On Tue, May 26, 2026 at 11:08 AM Tamir Duberstein <tamird@xxxxxxxxxx> wrote:
> `FileOps` has the default Rust representation, which does not guarantee
> the same layout for different generic instantiations [1]. Thus the
> reference created by `adapt()` is not justified.

This is correct, though I'll note for the sake of anyone concerned
with an existing kernel that this can only break with
`-Zrandomize-fields` in the current compiler - the layout engine only
examines layout data + an optional random seed when that flag is set,
so swapping out a ZST, no-alignment-requirement field for another ZST,
no-alignment-requirement field will never result in a mismatch unless
you are actively randomizing fields.

> The callback operations do need to access private data through one of
> the transparent adapter types. Express that relationship directly: make
> `Adapter<D>` the unsafe proof that operations implemented for an adapter
> may access stored `D`, and instantiate the corresponding operations
> tables as `FileOps<D>`. The adapter implementations are justified by
> their transparent representations [2].

I think your approach here may need to be adjusted because:
1. `Adapter` requires additional knowledge at the trait usage site
(that the invariants of the target are upheld - specifically
type-inhabitedness).
2. You now access `FILE_OPS` directly off the type, rather than off a
value, so you no longer have any proof that types are inhabited that
you require.

You might be able to rework this so that you can track inhabitedness
properly, but maybe a simpler resolution might work - what if we just
add `#[repr(C)]` onto `FileOps`? The addition of an unaligned ZST
field to a `#[repr(C)]` struct should never change its representation.

> +/// Operations may reconstruct a shared reference to `Self` from a pointer to

I think this is the crux of the problem with this approach.
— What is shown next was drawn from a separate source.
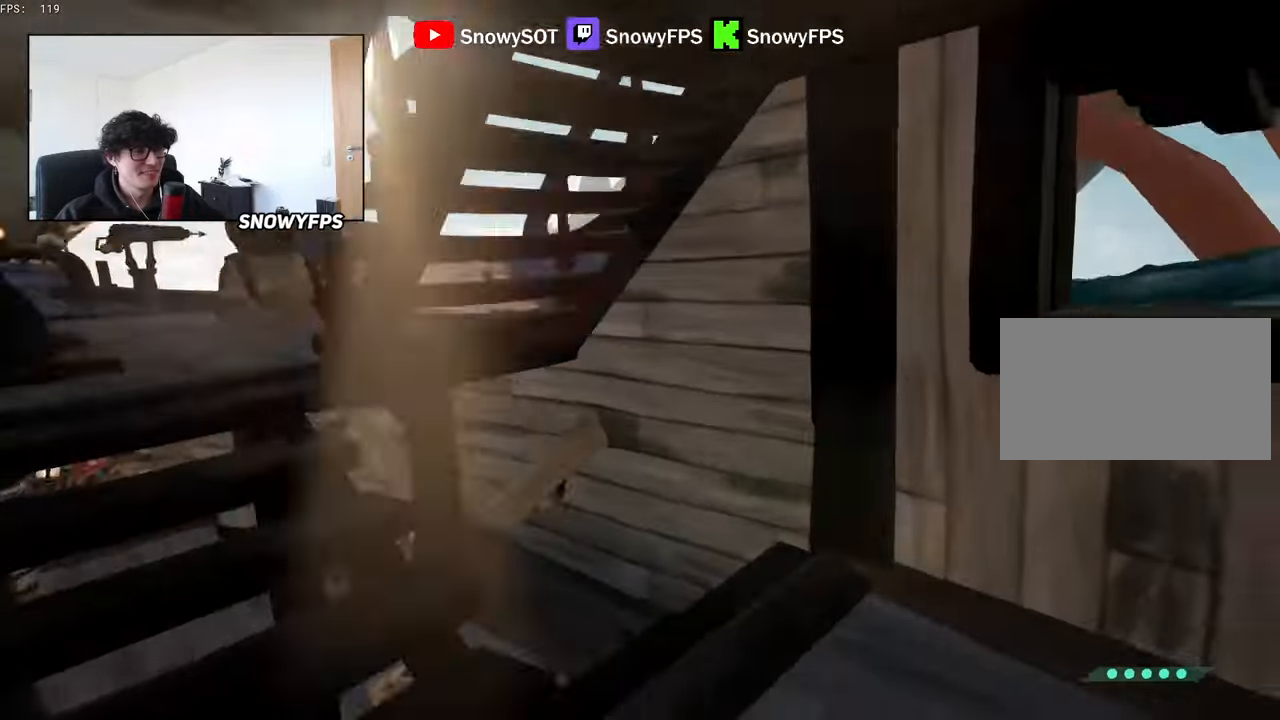
{"keys": ["w"], "mouse": ["right"], "mouse_move": "up-left", "events": [[34, "shift", "down"], [350, "shift", "up"], [450, "mouse_right", "down"]]}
Users of
the trait can't really know the invariants are upheld as-is. See later
comments.

> +/// `D`. Implementers must also arrange for any additional invariants of `Self`
> +/// to hold whenever such an operation is called.
> +pub(super) unsafe trait Adapter<D> {}
> +

>  ///
>  /// # Invariants
>  ///
> -/// If an instance for `WritableAdapter<_, W>` is constructed, `W` is inhabited.
> +/// When `WritableAdapter<_, W>` is used for file operations, `W` is inhabited.

I don't think this works. `WritableAdapter<Foo, Bar>` can be crated
for any D and W at compile time, there's nothing stopping it. That
means that the `FILE_OPS` constant produced must be valid or fail to
compile. Invariants on types are runtime statements about the object
level. You cannot check for `W` to be inhabited at compile time, so
this isn't a valid invariant.

>  #[repr(transparent)]
> -pub(crate) struct WritableAdapter<D, W> {
> +pub(super) struct WritableAdapter<D, W> {
>      inner: D,
>      _writer: PhantomData<W>,
>  }
>
> -// SAFETY: Stripping off the adapter only removes constraints
> -unsafe impl<D, W> Adapter for WritableAdapter<D, W> {
> -    type Inner = D;
> -}
> -
>  impl<D: Writer, W> Writer for WritableAdapter<D, W> {
>      fn write(&self, fmt: &mut fmt::Formatter<'_>) -> fmt::Result {
>          self.inner.write(fmt)
> @@ -58,19 +58,20 @@ impl<D: Deref, W> Reader for WritableAdapter<D, W>
>      W: Fn(&D::Target, &mut UserSliceReader) -> Result + Send + Sync + 'static,
>  {
>      fn read_from_slice(&self, reader: &mut UserSliceReader) -> Result {
> -        // SAFETY: WritableAdapter<_, W> can only be constructed if W is inhabited

I don't think this is valid - you don't know that `read_from_slice` is
only called after creation through the callback API. If that's what we
want, then we need to make the trait method `read_from_slice` unsafe
and tell the caller they need to make sure that's how this was
constructed, and things will get out of hand. This is what I was
referring to earlier - we want to use the presence of a
`WritableAdapter<_, W>` as evidence that `W` is inhabited, but we no
longer can because of the invariant change.

> +        // SAFETY: The callback API obtains this implementation only after
> +        // receiving a `&'static W`, so `W` is inhabited.
>          let w: &W = unsafe { materialize_zst() };
>          w(self.inner.deref(), reader)
>      }
>  }
>
> -/// Adapter to implement `Writer` via a callback with the same representation as `T`.
> +/// Adapter to implement `Writer` via a callback with the same representation as `D`.
>  ///
>  /// # Invariants
>  ///
> -/// If an instance for `FormatAdapter<_, F>` is constructed, `F` is inhabited.
> +/// When `FormatAdapter<_, F>` is used for file operations, `F` is inhabited.

As above - access to FILE_OPS is not unsafe, so you cannot make the
caller required to prove something to access it. (And you certainly
can't do it here - such a declaration would need to be in the trait
defining the `FILE_OPS` constant at a minimum.)

>  #[repr(transparent)]
> -pub(crate) struct FormatAdapter<D, F> {
> +pub(super) struct FormatAdapter<D, F> {
>      inner: D,
>      _formatter: PhantomData<F>,
>  }
> @@ -87,27 +88,22 @@ impl<D, F> Writer for FormatAdapter<D, F>
>      F: Fn(&D, &mut fmt::Formatter<'_>) -> fmt::Result + 'static,
>  {
>      fn write(&self, fmt: &mut fmt::Formatter<'_>) -> fmt::Result {
> -        // SAFETY: FormatAdapter<_, F> can only be constructed if F is inhabited
> +        // SAFETY: The callback API obtains this implementation only after
> +        // receiving a `&'static F`, so `F` is inhabited.
>          let f: &F = unsafe { materialize_zst() };
>          f(&self.inner, fmt)
>      }
>  }

> +// SAFETY: `FormatAdapter<D, F>` is transparent over `D`. The callback API
> +// receives a `&'static F`, which establishes its inhabitation invariant.

This is the problem - the impl itself can't know that we got a
`&'static F`. You'd have to demonstrate that at every cast site, and
the knowledge isn't there anymore because you removed the construction
invariant.

> +unsafe impl<D, F> Adapter<D> for FormatAdapter<D, F> {}